Attaqué par le FN sur ce thème, Daniel Duquenne remerciera dans son discours de clôture les efforts de solidarité des villes voisines. Qui peut croire sérieusement en la solidarité désintéressée
de ceux qui furent les parrains politiques de Gérard Dalongeville ?
L'unanimité se fera à la fin du conseil municipal, sur une motion du Front National demandant à ce que la ville d'Hénin-Beaumont se porte partie civile dans l'affaire Dalongeville et c'est avec
un peu d'effarement qu'on verra les élus de l'Alliance Républicaine qui n'avaient pas préparé leur propre motion voter comme un seul homme cette motion du FN. Quelle erreur politique !

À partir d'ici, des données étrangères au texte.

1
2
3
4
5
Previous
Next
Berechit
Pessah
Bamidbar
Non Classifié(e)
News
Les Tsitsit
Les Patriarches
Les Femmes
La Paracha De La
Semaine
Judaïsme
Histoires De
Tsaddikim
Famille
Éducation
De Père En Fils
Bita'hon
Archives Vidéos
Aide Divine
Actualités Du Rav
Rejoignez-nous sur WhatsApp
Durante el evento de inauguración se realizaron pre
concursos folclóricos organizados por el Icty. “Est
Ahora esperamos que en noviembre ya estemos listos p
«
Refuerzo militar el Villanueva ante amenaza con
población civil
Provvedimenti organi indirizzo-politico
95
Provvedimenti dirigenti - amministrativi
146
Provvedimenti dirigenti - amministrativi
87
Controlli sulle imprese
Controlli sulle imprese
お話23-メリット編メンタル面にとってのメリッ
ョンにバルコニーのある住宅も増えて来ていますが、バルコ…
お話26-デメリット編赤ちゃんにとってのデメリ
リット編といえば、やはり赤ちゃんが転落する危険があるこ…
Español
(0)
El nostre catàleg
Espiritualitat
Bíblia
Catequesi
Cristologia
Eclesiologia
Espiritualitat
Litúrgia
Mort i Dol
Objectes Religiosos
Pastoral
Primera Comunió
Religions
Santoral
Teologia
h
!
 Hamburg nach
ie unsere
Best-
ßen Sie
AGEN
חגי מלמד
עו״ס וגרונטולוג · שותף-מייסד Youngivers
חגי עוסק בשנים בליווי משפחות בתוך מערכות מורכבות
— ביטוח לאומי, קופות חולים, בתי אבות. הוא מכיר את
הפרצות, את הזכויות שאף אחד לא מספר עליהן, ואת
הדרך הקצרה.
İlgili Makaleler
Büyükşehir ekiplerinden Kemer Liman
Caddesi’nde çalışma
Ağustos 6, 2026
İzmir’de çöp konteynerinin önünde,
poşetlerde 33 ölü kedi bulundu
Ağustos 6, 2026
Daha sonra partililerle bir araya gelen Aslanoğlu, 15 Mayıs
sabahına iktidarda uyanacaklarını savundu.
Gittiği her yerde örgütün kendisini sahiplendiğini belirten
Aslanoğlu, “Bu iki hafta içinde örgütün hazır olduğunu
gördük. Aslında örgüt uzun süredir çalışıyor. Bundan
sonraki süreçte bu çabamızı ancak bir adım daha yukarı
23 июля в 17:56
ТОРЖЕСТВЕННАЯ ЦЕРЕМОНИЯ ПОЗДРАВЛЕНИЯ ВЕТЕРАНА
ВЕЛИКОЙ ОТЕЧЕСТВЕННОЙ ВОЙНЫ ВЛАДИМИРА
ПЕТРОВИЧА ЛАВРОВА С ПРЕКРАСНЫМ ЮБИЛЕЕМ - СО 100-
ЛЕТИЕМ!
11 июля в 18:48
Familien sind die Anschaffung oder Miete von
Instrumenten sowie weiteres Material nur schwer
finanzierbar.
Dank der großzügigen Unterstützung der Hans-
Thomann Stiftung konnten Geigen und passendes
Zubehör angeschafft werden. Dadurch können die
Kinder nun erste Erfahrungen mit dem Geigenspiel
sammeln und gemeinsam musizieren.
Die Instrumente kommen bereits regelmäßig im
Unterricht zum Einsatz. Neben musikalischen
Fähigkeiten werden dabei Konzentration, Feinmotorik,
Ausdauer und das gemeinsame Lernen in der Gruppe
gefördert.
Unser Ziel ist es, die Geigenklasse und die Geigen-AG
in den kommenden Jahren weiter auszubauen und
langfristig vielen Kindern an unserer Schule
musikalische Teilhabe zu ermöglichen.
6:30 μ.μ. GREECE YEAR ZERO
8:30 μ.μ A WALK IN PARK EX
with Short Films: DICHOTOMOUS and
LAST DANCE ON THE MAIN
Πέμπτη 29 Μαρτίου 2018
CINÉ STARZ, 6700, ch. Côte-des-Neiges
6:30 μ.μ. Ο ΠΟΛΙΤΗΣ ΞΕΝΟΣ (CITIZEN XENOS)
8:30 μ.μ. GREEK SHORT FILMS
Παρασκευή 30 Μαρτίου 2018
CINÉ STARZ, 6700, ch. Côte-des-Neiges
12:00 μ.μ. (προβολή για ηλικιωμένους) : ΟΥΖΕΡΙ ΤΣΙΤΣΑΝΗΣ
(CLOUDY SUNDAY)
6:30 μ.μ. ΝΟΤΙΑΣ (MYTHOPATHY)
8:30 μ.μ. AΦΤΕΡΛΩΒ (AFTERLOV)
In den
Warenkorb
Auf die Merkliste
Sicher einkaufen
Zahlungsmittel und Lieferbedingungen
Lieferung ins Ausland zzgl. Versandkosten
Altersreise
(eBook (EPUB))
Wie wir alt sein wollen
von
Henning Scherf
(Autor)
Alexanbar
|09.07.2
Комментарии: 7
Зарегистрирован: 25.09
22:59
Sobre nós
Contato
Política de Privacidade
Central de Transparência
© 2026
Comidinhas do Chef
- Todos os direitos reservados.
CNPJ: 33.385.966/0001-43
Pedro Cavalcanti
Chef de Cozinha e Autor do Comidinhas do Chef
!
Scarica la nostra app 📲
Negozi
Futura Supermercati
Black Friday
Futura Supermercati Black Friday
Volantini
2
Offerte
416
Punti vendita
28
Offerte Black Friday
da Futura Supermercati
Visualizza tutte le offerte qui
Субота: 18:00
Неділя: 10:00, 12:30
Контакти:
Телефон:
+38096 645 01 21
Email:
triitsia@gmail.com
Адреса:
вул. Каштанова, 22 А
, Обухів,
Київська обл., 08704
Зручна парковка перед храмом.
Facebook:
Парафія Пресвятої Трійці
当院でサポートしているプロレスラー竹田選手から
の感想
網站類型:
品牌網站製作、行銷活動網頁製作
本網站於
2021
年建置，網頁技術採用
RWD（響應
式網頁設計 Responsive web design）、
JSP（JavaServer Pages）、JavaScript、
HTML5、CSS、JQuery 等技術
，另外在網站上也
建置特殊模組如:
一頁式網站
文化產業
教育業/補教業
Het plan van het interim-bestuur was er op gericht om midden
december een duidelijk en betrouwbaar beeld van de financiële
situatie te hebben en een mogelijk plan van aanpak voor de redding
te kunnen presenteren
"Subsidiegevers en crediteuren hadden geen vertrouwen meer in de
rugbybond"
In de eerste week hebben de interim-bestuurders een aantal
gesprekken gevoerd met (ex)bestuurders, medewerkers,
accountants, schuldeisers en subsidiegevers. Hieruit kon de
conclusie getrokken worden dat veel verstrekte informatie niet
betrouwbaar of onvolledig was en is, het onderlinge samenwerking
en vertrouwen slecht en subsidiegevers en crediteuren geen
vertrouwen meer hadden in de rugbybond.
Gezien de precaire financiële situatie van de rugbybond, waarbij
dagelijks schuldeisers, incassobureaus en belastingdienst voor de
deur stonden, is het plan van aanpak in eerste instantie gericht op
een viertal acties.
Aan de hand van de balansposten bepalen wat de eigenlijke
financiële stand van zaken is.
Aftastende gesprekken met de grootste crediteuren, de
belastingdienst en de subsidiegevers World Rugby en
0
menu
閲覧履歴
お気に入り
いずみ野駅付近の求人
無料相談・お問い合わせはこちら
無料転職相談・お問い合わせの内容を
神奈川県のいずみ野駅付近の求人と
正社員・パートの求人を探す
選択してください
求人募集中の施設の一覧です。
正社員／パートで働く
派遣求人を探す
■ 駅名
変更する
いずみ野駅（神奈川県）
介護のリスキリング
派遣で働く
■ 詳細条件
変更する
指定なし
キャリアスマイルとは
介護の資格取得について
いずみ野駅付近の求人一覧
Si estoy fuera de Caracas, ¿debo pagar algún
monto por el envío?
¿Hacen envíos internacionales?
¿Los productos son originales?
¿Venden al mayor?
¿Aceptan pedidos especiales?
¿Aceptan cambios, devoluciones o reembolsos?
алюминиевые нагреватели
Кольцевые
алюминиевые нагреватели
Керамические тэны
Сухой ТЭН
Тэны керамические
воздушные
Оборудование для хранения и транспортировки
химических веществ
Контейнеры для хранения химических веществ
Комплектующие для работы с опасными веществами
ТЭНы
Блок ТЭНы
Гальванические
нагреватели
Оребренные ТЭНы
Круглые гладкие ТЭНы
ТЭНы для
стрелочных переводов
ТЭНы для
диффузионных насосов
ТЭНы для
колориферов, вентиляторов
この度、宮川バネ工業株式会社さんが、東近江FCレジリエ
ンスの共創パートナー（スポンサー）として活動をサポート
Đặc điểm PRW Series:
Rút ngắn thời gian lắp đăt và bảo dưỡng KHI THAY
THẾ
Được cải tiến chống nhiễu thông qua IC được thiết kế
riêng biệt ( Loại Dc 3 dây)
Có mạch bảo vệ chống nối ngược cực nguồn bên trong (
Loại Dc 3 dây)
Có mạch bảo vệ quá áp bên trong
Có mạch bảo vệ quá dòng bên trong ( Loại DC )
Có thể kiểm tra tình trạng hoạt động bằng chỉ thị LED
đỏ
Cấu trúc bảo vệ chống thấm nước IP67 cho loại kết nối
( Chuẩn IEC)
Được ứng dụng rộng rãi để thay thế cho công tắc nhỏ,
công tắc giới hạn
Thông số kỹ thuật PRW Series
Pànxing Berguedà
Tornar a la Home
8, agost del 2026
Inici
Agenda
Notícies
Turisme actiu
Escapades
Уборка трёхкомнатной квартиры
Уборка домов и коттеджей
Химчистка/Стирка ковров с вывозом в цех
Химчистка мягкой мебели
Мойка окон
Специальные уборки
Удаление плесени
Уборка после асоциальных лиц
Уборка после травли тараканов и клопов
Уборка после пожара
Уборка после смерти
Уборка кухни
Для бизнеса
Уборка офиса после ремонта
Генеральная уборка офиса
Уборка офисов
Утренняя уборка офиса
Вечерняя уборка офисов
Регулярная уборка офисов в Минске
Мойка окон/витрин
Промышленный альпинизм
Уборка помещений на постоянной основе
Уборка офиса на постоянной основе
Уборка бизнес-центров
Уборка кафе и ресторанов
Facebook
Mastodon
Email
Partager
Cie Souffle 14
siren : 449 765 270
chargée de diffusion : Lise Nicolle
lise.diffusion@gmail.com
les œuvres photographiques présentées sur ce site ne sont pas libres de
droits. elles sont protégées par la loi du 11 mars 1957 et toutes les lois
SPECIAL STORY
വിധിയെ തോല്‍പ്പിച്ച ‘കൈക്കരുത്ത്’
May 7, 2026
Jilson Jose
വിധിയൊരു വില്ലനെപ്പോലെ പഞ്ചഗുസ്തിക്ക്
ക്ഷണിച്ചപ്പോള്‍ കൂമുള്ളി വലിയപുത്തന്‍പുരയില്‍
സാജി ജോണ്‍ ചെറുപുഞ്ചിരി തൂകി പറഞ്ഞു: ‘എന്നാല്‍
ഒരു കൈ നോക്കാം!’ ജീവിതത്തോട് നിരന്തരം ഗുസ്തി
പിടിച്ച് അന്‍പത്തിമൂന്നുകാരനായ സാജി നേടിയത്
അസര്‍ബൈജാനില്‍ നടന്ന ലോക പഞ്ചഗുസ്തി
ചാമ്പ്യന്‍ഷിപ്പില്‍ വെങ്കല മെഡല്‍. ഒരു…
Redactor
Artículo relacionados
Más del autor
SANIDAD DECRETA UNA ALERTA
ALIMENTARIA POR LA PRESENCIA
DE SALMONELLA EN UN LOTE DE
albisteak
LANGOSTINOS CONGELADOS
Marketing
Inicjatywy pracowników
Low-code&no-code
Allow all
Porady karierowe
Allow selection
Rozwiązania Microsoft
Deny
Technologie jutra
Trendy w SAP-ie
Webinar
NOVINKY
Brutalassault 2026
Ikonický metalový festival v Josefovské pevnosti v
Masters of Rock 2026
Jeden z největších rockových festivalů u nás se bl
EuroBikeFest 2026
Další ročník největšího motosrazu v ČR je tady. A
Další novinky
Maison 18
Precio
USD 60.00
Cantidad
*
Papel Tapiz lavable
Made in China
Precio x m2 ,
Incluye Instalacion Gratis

Au final, malgré un discours de clôture promettant le respect dû à ses adversaires et particulièrement au Front National - alors que les 3/5 des électeurs de Daniel Duquenne qui n'avaient pas
voté pour lui au premier tour étaient oubliés - on a eu dimanche le sentiment que l'équipe Duquenne serait une équipe repliée sur elle-même, aux ordres des parrains politiques de Gérard
Dalongeville et qui devra compter sur le réflexe anti-FN pour survivre, mais n'était-ce pas le but recherché dès lors que l'AR avait refusé de fusionner les listes de manière à ce que le FN soit
le seul parti organisé représenté au Conseil Municipal ? Là aussi, Daniel Duquenne se place droit dans la lignée de Gérard Dalongeville. Non, décidément, ce premier conseil municipal de l'ère
Duquenne aura été particulièrement décevant.